┌─ Selected excerpt

Jul 23, 2023 Going to ICML 2023 in Hawaii to present SGD with Large Step Sizes Learns Sparse Features and A Modern Look at the Relationship Between Sharpness and Generalization at the main track and Sharpness-Aware Minimization Leads to Low-Rank Features at a workshop. Feel free to ping me if you want to chat!
Jul 21, 2023 A talk at the Tatsu’s lab group meeting at Stanford about our ICML 2023 paper A modern look at the relationship between sharpness and generalization. Slides: pdf, pptx.
Jun 5, 2023 A talk at the Efficient ML Reading Group (organized by TU Graz) about our ICML 2023 paper A modern look at the relationship between sharpness and generalization. Slides: pdf, pptx.
May 30, 2023 A talk at a mini-symposium of the 93rd Annual Meeting of the International Association of Applied Mathematics and Mechanics about our ICML 2022 and ICML 2023 papers on robustness/flatness in the parameter space.
May 26, 2023 Our new paper Sharpness-Aware Minimization Leads to Low-Rank Features is available online! We investigate the low-rank effect of SAM which occurs in a variety of settings (regression, classification, contrastive learning) and architectures (MLPs, CNNs, Transformers).
May 5, 2023 A talk at the Amazon Research Reading Group about our ICML 2023 paper A modern look at the relationship between sharpness and generalization. Slides: pdf, pptx.
Apr 25, 2023 Both SGD with large step sizes learns sparse features and A modern look at the relationship between sharpness and generalization got accepted to ICML 2023! See you in Hawaii! 🌴
Apr 12, 2023 A talk at the Deep Learning and Optimization Seminar (organized by faculties from Westlake University, City University of Hong Kong, and Peking University) about our paper SGD with large step sizes learns sparse features. Slides: pdf, pptx.
Mar 13, 2023 A talk at the OOD Robustness + Generalization Reading Group at CMU about our paper A modern look at the relationship between sharpness and generalization. Slides: pdf, pptx.
Feb 15, 2023 Our new paper A modern look at the relationship between sharpness and generalization is available online! Do flatter minima generalize better? Well, not really.
Sharpness-vs-generalization summary
Dec 9, 2022 A talk at the University of Luxembourg about our work with Adobe: ARIA: Adversarially Robust Image Attribution for Content Provenance.

└─
┌─ Material supplied

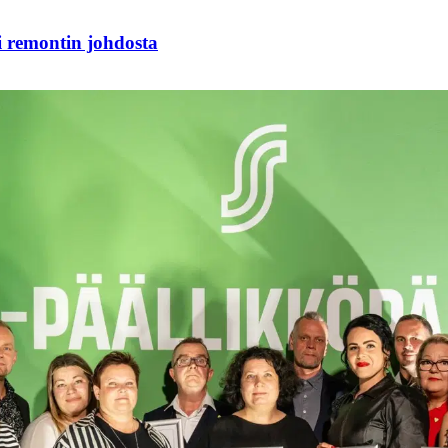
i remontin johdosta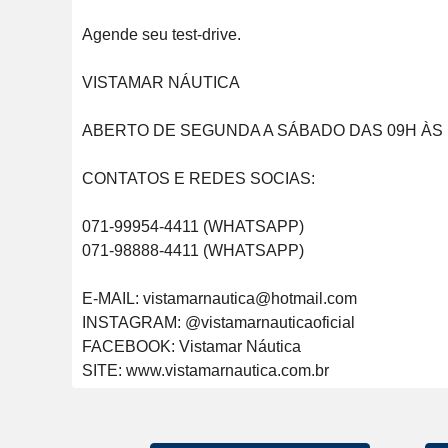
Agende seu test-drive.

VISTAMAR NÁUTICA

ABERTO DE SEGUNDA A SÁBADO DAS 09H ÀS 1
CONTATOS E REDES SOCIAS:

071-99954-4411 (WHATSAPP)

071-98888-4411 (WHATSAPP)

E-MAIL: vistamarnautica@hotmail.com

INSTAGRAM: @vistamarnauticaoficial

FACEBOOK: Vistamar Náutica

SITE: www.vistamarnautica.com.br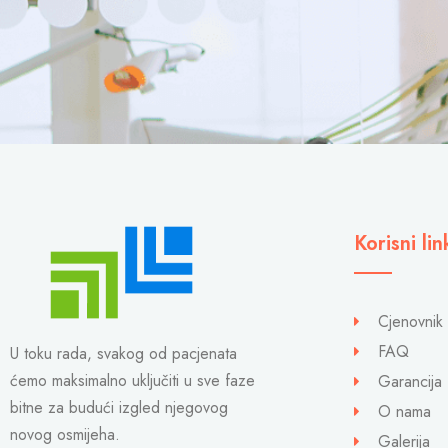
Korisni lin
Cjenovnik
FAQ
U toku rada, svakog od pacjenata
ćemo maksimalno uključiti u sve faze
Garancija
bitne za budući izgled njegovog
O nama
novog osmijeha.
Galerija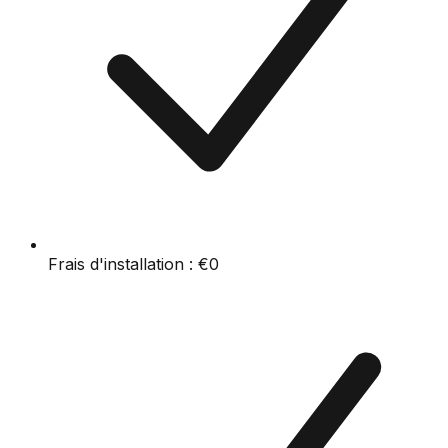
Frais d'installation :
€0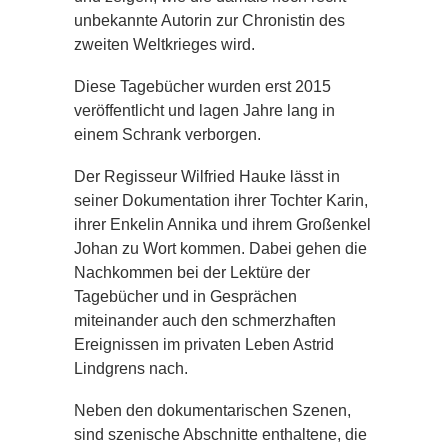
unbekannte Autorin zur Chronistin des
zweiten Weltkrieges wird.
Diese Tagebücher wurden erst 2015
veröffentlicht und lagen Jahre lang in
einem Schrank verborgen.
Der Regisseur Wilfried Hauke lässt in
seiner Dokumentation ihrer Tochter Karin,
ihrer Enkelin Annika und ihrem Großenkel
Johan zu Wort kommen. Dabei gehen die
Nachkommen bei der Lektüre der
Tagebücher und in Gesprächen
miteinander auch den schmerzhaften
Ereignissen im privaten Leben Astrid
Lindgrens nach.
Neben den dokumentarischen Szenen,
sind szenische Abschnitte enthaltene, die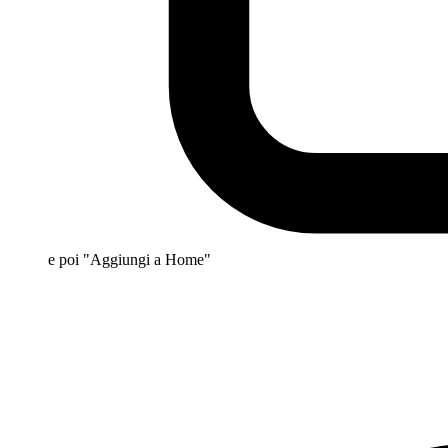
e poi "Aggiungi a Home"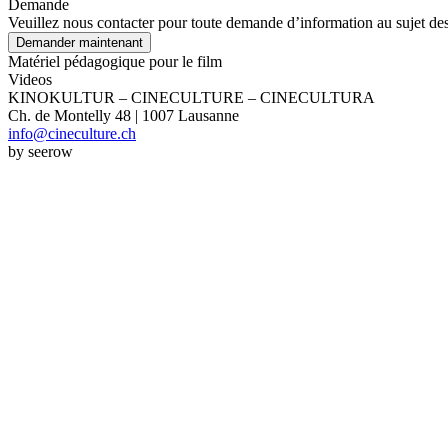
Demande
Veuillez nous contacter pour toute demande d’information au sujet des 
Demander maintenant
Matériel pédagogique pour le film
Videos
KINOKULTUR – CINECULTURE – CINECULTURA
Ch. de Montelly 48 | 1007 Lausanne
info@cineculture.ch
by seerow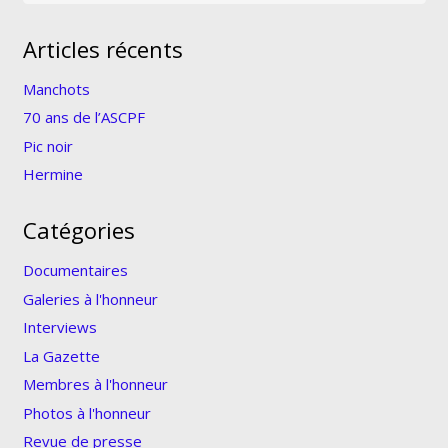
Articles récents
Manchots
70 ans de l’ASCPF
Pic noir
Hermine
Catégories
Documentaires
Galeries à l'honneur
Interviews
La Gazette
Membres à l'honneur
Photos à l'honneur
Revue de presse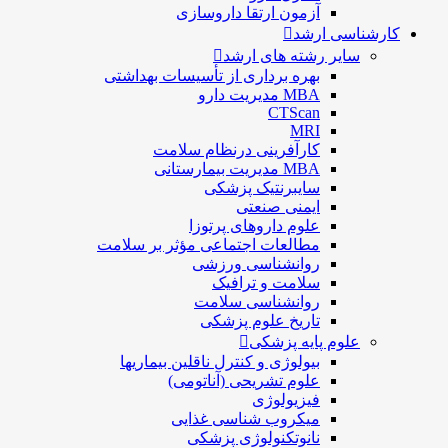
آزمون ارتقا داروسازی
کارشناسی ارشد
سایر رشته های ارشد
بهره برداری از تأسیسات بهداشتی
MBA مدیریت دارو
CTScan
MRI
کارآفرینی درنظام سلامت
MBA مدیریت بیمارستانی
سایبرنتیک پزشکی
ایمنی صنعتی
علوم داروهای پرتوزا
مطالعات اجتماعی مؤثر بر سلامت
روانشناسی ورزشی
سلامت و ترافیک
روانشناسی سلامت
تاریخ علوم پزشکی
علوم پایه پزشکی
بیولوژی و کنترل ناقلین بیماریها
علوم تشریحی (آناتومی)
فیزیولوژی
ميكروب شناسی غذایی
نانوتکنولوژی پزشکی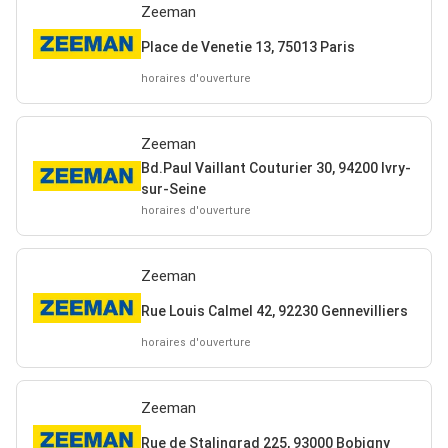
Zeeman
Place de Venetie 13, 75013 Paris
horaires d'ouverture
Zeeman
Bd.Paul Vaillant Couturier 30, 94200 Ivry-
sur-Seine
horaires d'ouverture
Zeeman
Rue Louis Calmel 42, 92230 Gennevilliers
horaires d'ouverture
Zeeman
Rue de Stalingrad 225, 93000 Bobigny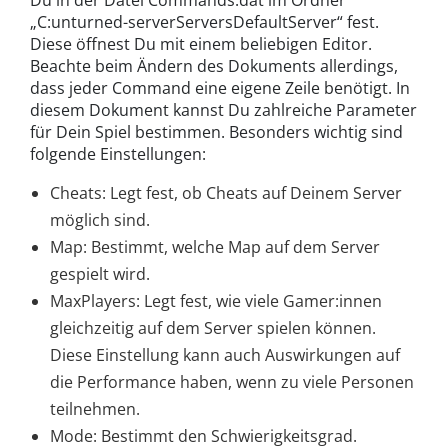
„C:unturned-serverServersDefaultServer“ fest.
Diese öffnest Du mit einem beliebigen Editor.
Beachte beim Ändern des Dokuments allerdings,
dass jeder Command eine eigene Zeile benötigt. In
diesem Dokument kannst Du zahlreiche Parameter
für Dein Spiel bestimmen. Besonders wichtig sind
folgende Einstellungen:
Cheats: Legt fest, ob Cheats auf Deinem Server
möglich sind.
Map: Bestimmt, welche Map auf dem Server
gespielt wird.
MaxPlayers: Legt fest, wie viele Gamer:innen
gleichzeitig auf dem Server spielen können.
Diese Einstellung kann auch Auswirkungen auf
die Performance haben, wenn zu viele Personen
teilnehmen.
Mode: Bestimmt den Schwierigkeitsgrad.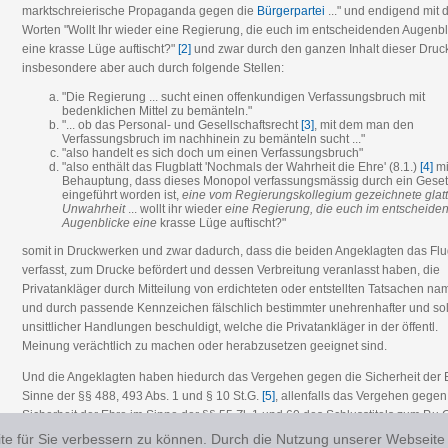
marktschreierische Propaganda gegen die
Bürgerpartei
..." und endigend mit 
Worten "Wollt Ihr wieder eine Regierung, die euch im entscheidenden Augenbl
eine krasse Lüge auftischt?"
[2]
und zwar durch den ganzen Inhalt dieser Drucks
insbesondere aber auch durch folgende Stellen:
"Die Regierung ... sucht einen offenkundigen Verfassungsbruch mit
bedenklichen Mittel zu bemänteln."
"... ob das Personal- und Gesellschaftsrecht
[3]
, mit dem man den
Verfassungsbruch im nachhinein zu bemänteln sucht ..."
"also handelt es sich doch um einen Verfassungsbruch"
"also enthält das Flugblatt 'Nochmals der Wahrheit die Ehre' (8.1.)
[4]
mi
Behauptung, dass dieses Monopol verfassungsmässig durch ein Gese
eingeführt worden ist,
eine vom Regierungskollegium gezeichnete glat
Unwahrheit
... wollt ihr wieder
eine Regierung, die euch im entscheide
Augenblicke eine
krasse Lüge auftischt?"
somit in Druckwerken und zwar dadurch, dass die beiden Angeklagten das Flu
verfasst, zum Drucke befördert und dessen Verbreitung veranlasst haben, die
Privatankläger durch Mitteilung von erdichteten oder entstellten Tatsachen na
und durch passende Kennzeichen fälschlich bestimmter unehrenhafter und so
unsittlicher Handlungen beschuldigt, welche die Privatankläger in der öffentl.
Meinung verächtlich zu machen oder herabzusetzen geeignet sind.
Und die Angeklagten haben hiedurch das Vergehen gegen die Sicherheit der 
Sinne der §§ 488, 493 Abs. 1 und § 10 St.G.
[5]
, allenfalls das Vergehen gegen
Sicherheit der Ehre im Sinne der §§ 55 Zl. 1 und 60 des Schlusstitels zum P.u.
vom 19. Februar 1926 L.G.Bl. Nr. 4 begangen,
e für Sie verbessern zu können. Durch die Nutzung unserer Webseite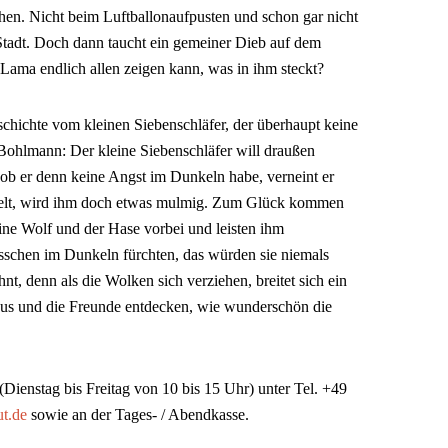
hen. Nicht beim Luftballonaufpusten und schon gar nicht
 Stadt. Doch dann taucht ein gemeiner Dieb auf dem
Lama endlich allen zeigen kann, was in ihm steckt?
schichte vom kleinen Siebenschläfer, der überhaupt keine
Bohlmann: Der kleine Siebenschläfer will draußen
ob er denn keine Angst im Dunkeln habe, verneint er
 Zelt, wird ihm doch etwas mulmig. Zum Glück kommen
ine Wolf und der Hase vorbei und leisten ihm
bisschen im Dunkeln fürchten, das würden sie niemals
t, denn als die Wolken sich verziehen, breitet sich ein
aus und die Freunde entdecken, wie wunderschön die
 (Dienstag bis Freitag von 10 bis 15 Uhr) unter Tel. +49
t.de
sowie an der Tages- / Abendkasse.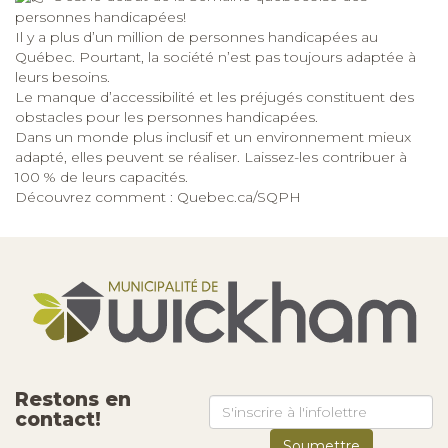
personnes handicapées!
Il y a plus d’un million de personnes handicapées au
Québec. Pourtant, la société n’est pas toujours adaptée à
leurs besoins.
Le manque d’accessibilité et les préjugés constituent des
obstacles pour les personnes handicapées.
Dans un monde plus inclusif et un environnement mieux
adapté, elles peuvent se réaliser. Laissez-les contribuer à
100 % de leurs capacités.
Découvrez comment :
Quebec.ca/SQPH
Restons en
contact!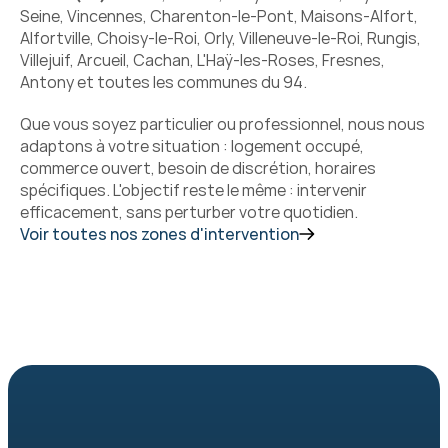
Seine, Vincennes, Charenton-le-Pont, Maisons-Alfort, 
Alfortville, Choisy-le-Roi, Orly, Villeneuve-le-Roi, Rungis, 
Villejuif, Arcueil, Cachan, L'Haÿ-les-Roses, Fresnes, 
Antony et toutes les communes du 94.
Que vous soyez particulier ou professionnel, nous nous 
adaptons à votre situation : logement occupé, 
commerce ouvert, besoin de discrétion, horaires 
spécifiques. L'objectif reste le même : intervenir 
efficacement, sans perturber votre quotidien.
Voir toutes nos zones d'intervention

└─

- Task brief
Quote the news list from "May 5, 2023" up to and including "features. Slides: pdf, pptx.".

- Response below
May 5, 2023 A talk at the Amazon Research Reading Group about our ICML 2023 paper A modern look at the relationship between sharpness and generalization. Slides: pdf, pptx.
Apr 25, 2023 Both SGD with large step sizes learns sparse features and A modern look at the relationship between sharpness and generalization got accepted to ICML 2023! See you in Hawaii! 🌴
Apr 12, 2023 A talk at the Deep Learning and Optimization Seminar (organized by faculties from Westlake University, City University of Hong Kong, and Peking University) about our paper SGD with large step sizes learns sparse features. Slides: pdf, pptx.